More medical practitioners are being allowed to prescribe buprenorphine under new guidelines from the Biden administration.
The change means that the drug shown to reduce opioid relapses and overdose deaths can be more widely prescribed.
It comes after a year of overdose deaths spiking across the United States. Early estimates indicate about 90,000 people died of drug overdoses in the 12 months ending in September, higher than has ever been recorded. It's about an increase of 20,000 deaths from the previous 12-month period.
The majority of drug overdose deaths involved opioids.
The new rules allow a larger range of health workers to prescribe buprenorphine, including nurse practitioners, physician assistants and certified nurse midwives. They also eliminate the need for doctors and other health workers to take an eight-hour course to be cleared to prescribe it.
"Some physicians actually don't want to prescribe it because they don't want to go to the extra burden of doing the training," says Dr. Nora Volkow, director of the National Institute on Drug Abuse. "So this will increase the number of people that can be treated. And buprenorphine is probably one of the most effective ways that we have for preventing people from overdosing from all of the opioids that are out there in the black market, which are actually quite dangerous."
Volkow talked with NPR's All Things Considered about how the new guidelines could help people with addiction.
This interview has been edited for length and clarity.
I understand there is some stigma attached in the medical community to even treating people who are going through drug use disorders and that there was some stigma, kind of reluctance to use these kinds of medical treatments.
There's an enormous amount of stigmatization towards addiction as well as the treatments that we use to help people that are addicted. As a nation we have criminalized substance use disorders rather than treat them. And this is one of the reasons why many clinicians don't feel it's their responsibility to take care of patients with substance use disorder.
The other issue that we need to address is that the insurances do not necessarily cover for the cost of providing buprenorphine treatment. And as a result of that, clinicians don't prescribe them. If you are not going to get reimbursed or not getting reimbursed at the level that's necessary for them to be profitable, then they don't do it. And so that's another aspect that also has been identified as a roadblock in providing buprenorphine treatment to those that need it.
I have heard the idea of buprenorphine is a drug that's highly diverted and that it can end up off market. What are the concerns about the relaxation of these rules contributing to that problem?
Certainly we have wanted to keep our eyes on the potential of buprenorphine to be diverted. And yes, there are areas where buprenorphine is highly diverted, for example, in Kentucky. But in that research, what it shows is when they basically assess: Why are people diverting or buying buprenorphine from the black market? And the main reason is actually to manage their withdrawal and to manage the craving. And one of the factors why they are reaching out is because it's very cumbersome to get access to a buprenorphine prescription in a legal way.
And it's also going to be important to, of course, observe what are the consequences of these relaxations in the way that we are prescribing. But overall, we feel comfortable based on the knowledge that is available, that most of the instances of diversion have been related to the difficulties of accessing buprenorphine for treatment.
Do you think that the relaxation of this rule will start to change the culture around treatment itself?
I would like to call it a big deal because it is, again, bringing forward the treatment of opioid use disorder as for other diseases.
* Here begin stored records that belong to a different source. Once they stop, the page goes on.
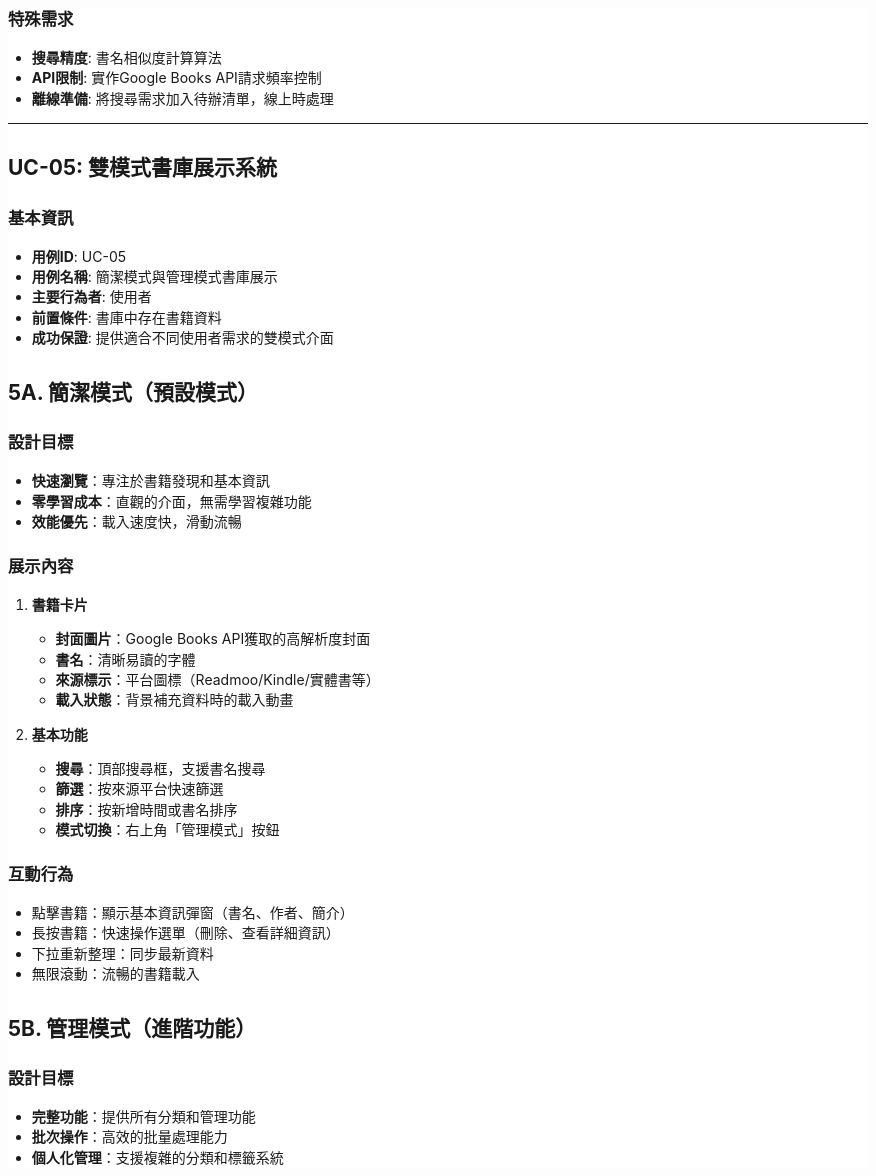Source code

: ### 特殊需求
- **搜尋精度**: 書名相似度計算算法
- **API限制**: 實作Google Books API請求頻率控制
- **離線準備**: 將搜尋需求加入待辦清單，線上時處理

---

## UC-05: 雙模式書庫展示系統

### 基本資訊
- **用例ID**: UC-05
- **用例名稱**: 簡潔模式與管理模式書庫展示
- **主要行為者**: 使用者
- **前置條件**: 書庫中存在書籍資料
- **成功保證**: 提供適合不同使用者需求的雙模式介面

## 5A. 簡潔模式（預設模式）

### 設計目標
- **快速瀏覽**：專注於書籍發現和基本資訊
- **零學習成本**：直觀的介面，無需學習複雜功能
- **效能優先**：載入速度快，滑動流暢

### 展示內容
1. **書籍卡片**
   - **封面圖片**：Google Books API獲取的高解析度封面
   - **書名**：清晰易讀的字體
   - **來源標示**：平台圖標（Readmoo/Kindle/實體書等）
   - **載入狀態**：背景補充資料時的載入動畫

2. **基本功能**
   - **搜尋**：頂部搜尋框，支援書名搜尋
   - **篩選**：按來源平台快速篩選
   - **排序**：按新增時間或書名排序
   - **模式切換**：右上角「管理模式」按鈕

### 互動行為
- 點擊書籍：顯示基本資訊彈窗（書名、作者、簡介）
- 長按書籍：快速操作選單（刪除、查看詳細資訊）
- 下拉重新整理：同步最新資料
- 無限滾動：流暢的書籍載入

## 5B. 管理模式（進階功能）

### 設計目標
- **完整功能**：提供所有分類和管理功能
- **批次操作**：高效的批量處理能力
- **個人化管理**：支援複雜的分類和標籤系統
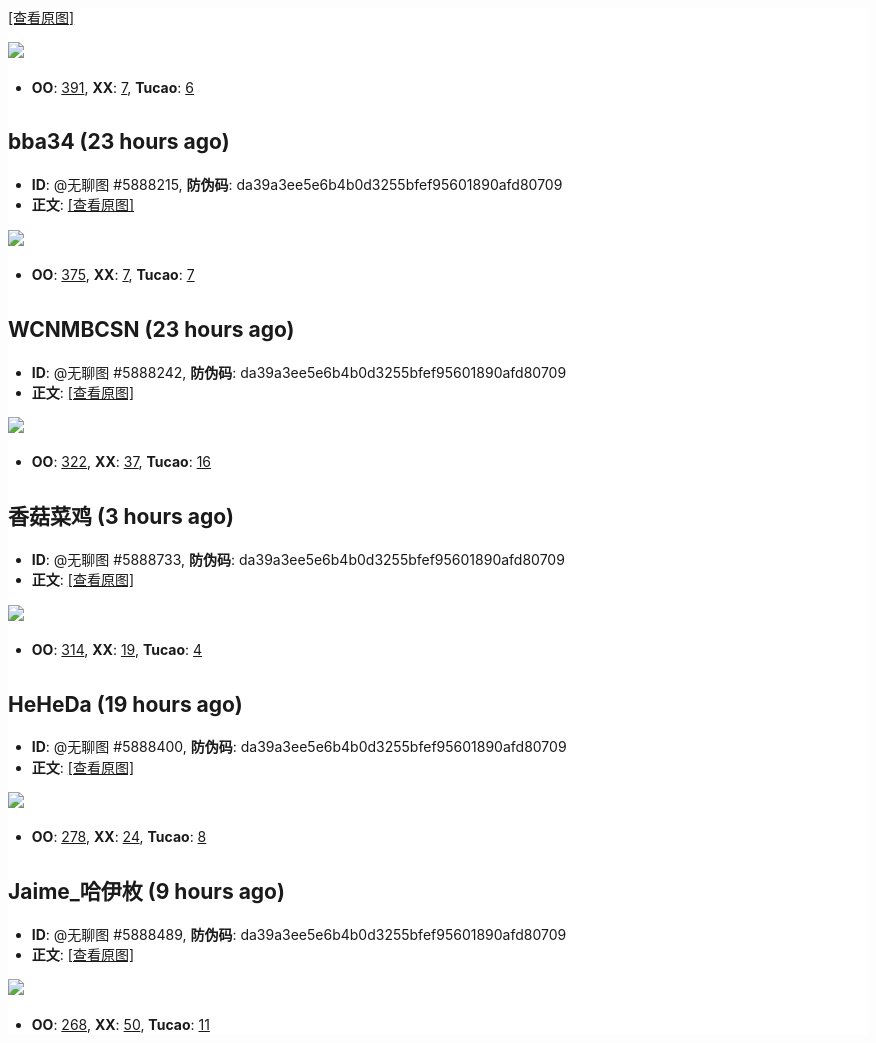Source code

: 
[[查看原图]](//img.toto.im/large/66b3de17ly1i0d4ro0aopg20bu06oqvc.gif)  

![](https://img.toto.im/large/66b3de17ly1i0d4ro0aopg20bu06oqvc.gif)
- **OO**: [391](https://jandan.net/t/5888282#tucao-like), **XX**: [7](https://jandan.net/t/5888282#tucao-unlike), **Tucao**: [6](https://jandan.net/t/5888282#tucao-list)

## bba34 (23 hours ago) 

- **ID**: @无聊图 #5888215, **防伪码**: da39a3ee5e6b4b0d3255bfef95601890afd80709
- **正文**: [[查看原图]](//img.toto.im/large/9f0b0dd5ly1i0d21quu3kg205k09yb2m.gif)  

![](https://img.toto.im/large/9f0b0dd5ly1i0d21quu3kg205k09yb2m.gif)
- **OO**: [375](https://jandan.net/t/5888215#tucao-like), **XX**: [7](https://jandan.net/t/5888215#tucao-unlike), **Tucao**: [7](https://jandan.net/t/5888215#tucao-list)

## WCNMBCSN (23 hours ago) 

- **ID**: @无聊图 #5888242, **防伪码**: da39a3ee5e6b4b0d3255bfef95601890afd80709
- **正文**: [[查看原图]](//img.toto.im/large/66b3de17ly1i0d2v6ozu7j20nw1hc0vc.jpg)  

![](https://img.toto.im/mw600/66b3de17ly1i0d2v6ozu7j20nw1hc0vc.jpg)
- **OO**: [322](https://jandan.net/t/5888242#tucao-like), **XX**: [37](https://jandan.net/t/5888242#tucao-unlike), **Tucao**: [16](https://jandan.net/t/5888242#tucao-list)

## 香菇菜鸡 (3 hours ago) 

- **ID**: @无聊图 #5888733, **防伪码**: da39a3ee5e6b4b0d3255bfef95601890afd80709
- **正文**: [[查看原图]](//img.toto.im/large/007Y7SRMly1i0dxaan3rij30o00ui0xy.jpg)  

![](https://img.toto.im/mw600/007Y7SRMly1i0dxaan3rij30o00ui0xy.jpg)
- **OO**: [314](https://jandan.net/t/5888733#tucao-like), **XX**: [19](https://jandan.net/t/5888733#tucao-unlike), **Tucao**: [4](https://jandan.net/t/5888733#tucao-list)

## HeHeDa (19 hours ago) 

- **ID**: @无聊图 #5888400, **防伪码**: da39a3ee5e6b4b0d3255bfef95601890afd80709
- **正文**: [[查看原图]](//img.toto.im/large/66b3de17ly1i0d9a1h9crj20cs0csdl2.jpg)  

![](https://img.toto.im/mw600/66b3de17ly1i0d9a1h9crj20cs0csdl2.jpg)
- **OO**: [278](https://jandan.net/t/5888400#tucao-like), **XX**: [24](https://jandan.net/t/5888400#tucao-unlike), **Tucao**: [8](https://jandan.net/t/5888400#tucao-list)

## Jaime_哈伊枚 (9 hours ago) 

- **ID**: @无聊图 #5888489, **防伪码**: da39a3ee5e6b4b0d3255bfef95601890afd80709
- **正文**: [[查看原图]](//img.toto.im/large/66b3de17ly1i0dqyn2jmbj20x41hc43f.jpg)  

![](https://img.toto.im/mw600/66b3de17ly1i0dqyn2jmbj20x41hc43f.jpg)
- **OO**: [268](https://jandan.net/t/5888489#tucao-like), **XX**: [50](https://jandan.net/t/5888489#tucao-unlike), **Tucao**: [11](https://jandan.net/t/5888489#tucao-list)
We don't have any other medical condition where you as a doctor are told, "By the way, you can only prescribe these medications if you go through this special training and you get a waiver. And by the way, you can only treat so many patients." We don't have any other medical condition.
We have been dealing with addiction with very different parameters. And that's why I call this a big deal, because it's an opening on changing the way that we are allowing clinicians to practice medicine so that it's more similar to the way that they treat other diseases ... like they treat any other medical condition.